Page excerpt
>>>>>

# Chapman Screenwriting vs. NYU Dramatic Writing?



## oliviaaa (Mar 31, 2020)

I got accepted into both Screenwriting at Chapman University and Dramatic Writing at NYU (yay!) but I'm super torn between the two. I'm leaning towards NYU because of their great reputation in the industry, large alumni network, and location in a city I love BUT Chapman has a great film school with closer proximity to LA so they might have a networking advantage. Although they have great facilities, I don't know if they can match NYU academically and quality-wise in terms of scripts as NYU is more selective. While I have the ability to pay for both, Chapman did give me a $20K scholarship which is another reason why I'm so conflicted.

If anyone that attends either of these programs could offer advice that would be great! Even if you don't go to either of these schools I'd love any input at all.


----------



## fugghetabahdit (Apr 1, 2020)

The $20k scholarship! Congrats!!!


----------



## jwel98 (Apr 1, 2020)

oliviaaa said:


> I got accepted into both Screenwriting at Chapman University and Dramatic Writing at NYU (yay!) but I'm super torn between the two. I'm leaning towards NYU because of their great reputation in the industry, large alumni network, and location in a city I love BUT Chapman has a great film school with closer proximity to LA so they might have a networking advantage. Although they have great facilities, I don't know if they can match NYU academically and quality-wise in terms of scripts as NYU is more selective. While I have the ability to pay for both, Chapman did give me a $20K scholarship which is another reason why I'm so conflicted.
> 
> If anyone that attends either of these programs could offer advice that would be great! Even if you don't go to either of these schools I'd love any input at all.





oliviaaa said:


> I got accepted into both Screenwriting at Chapman University and Dramatic Writing at NYU (yay!) but I'm super torn between the two. I'm leaning towards NYU because of their great reputation in the industry, large alumni network, and location in a city I love BUT Chapman has a great film school with closer proximity to LA so they might have a networking advantage. Although they have great facilities, I don't know if they can match NYU academically and quality-wise in terms of scripts as NYU is more selective. While I have the ability to pay for both, Chapman did give me a $20K scholarship which is another reason why I'm so conflicted.
> 
> If anyone that attends either of these programs could offer advice that would be great! Even if you don't go to either of these schools I'd love any input at all.

<<<<<

Extracted records

>>>>>

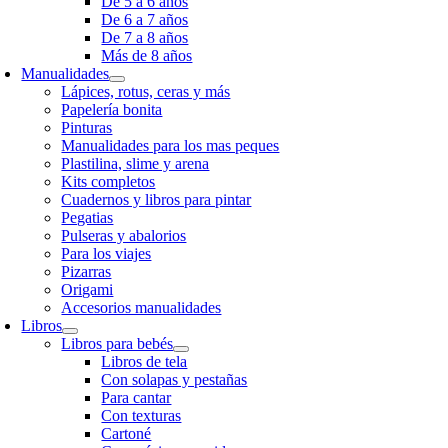
De 5 a 6 años
De 6 a 7 años
De 7 a 8 años
Más de 8 años
Manualidades
Lápices, rotus, ceras y más
Papelería bonita
Pinturas
Manualidades para los mas peques
Plastilina, slime y arena
Kits completos
Cuadernos y libros para pintar
Pegatias
Pulseras y abalorios
Para los viajes
Pizarras
Origami
Accesorios manualidades
Libros
Libros para bebés
Libros de tela
Con solapas y pestañas
Para cantar
Con texturas
Cartoné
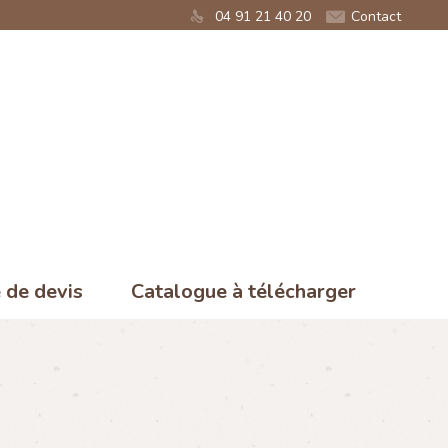
04 91 21 40 20
Contact
de devis
Catalogue à télécharger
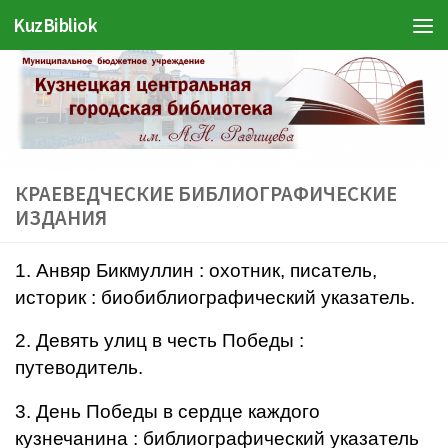
KuzBibliok
Перейти к содержимому
КРАЕВЕДЧЕСКИЕ БИБЛИОГРАФИЧЕСКИЕ
ИЗДАНИЯ
1. Анвяр Бикмуллин : охотник, писатель,
историк : биобиблиографический указатель.
2. Девять улиц в честь Победы :
путеводитель.
3. День Победы в сердце каждого
кузнечанина : библиографический указатель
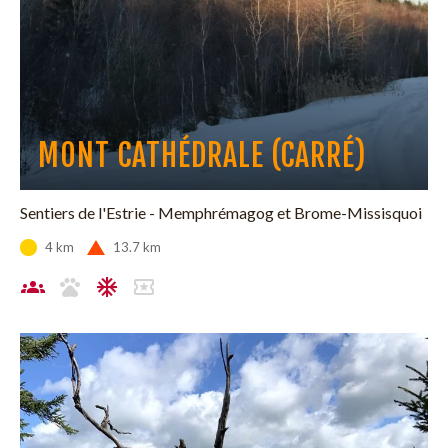
MONT CATHÉDRALE (CARRÉ)
Sentiers de l'Estrie - Memphrémagog et Brome-Missisquoi
4 km
13.7 km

<<<<<

Tasks and exercises
1. In the forum thread comparing Chapman and NYU, what scholarship amount did Chapman offer the original poster?
2. Reproduce the listing from its start through the line containing "Catalogue à télécharger", both ends included, and leave the pictures out.
The listing is unrelated to the forum thread.

Exercise responses
1. $20K

2.
De 5 a 6 años
De 6 a 7 años
De 7 a 8 años
Más de 8 años
Manualidades
Lápices, rotus, ceras y más
Papelería bonita
Pinturas
Manualidades para los mas peques
Plastilina, slime y arena
Kits completos
Cuadernos y libros para pintar
Pegatias
Pulseras y abalorios
Para los viajes
Pizarras
Origami
Accesorios manualidades
Libros
Libros para bebés
Libros de tela
Con solapas y pestañas
Para cantar
Con texturas
Cartoné
04 91 21 40 20
Contact
de devis
Catalogue à télécharger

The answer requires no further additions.